Daily Management Review

SEC: Number of whistleblowers goes up as companies allow employees to work from home


A side effect of the coronavirus pandemic, which forced many companies to transfer employees to a remote mode of operation, send people on leave without pay or even get fired, was an increase in the number of requests to the Securities and Exchange Commission (SEC) for corporate violations.

Steven Depolo via flickr
Steven Depolo via flickr
According to Stephen Peikin, co-director of the SEC Legal Enforcement Division, from mid-March to mid-May, the regulator received almost four thousand messages regarding various violations, which is 35% more than a year earlier.
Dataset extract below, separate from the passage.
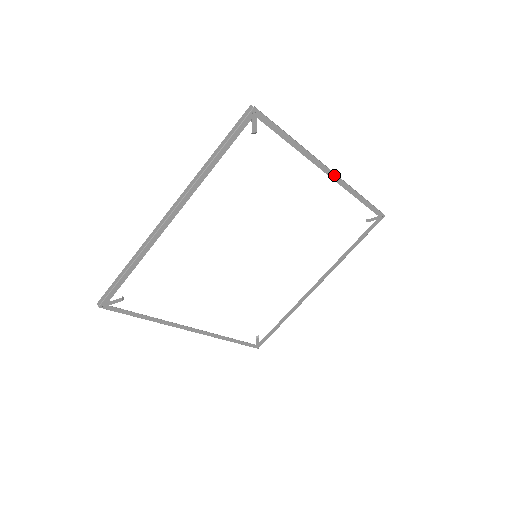
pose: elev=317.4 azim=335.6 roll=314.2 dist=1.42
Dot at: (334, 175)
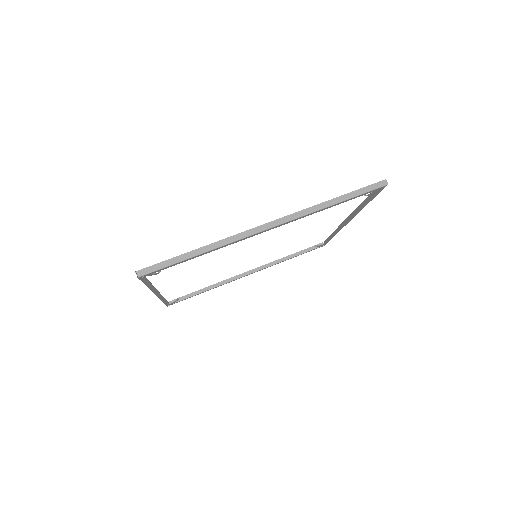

As a result, the SEC launched hundreds of new investigations, some of which are related to the COVID-19 coronavirus pandemic, while others relate to traditional violations, he said.

Lawyers say that many people who work from home and are outside the field of view of colleagues are less afraid of the possibility of exposing them as an SEC informant. The lack of the need to constantly interact with management also weakens the fears of informants that they will be revealed and subjected to reprisals. Even less doubt arises in people sent on vacation without pay or dismissed.

“People have more time at their disposal,” said Christopher Connors, attorney at the Chicago law firm Connors Law Group. “They don’t have to see the management and it gives them courage”.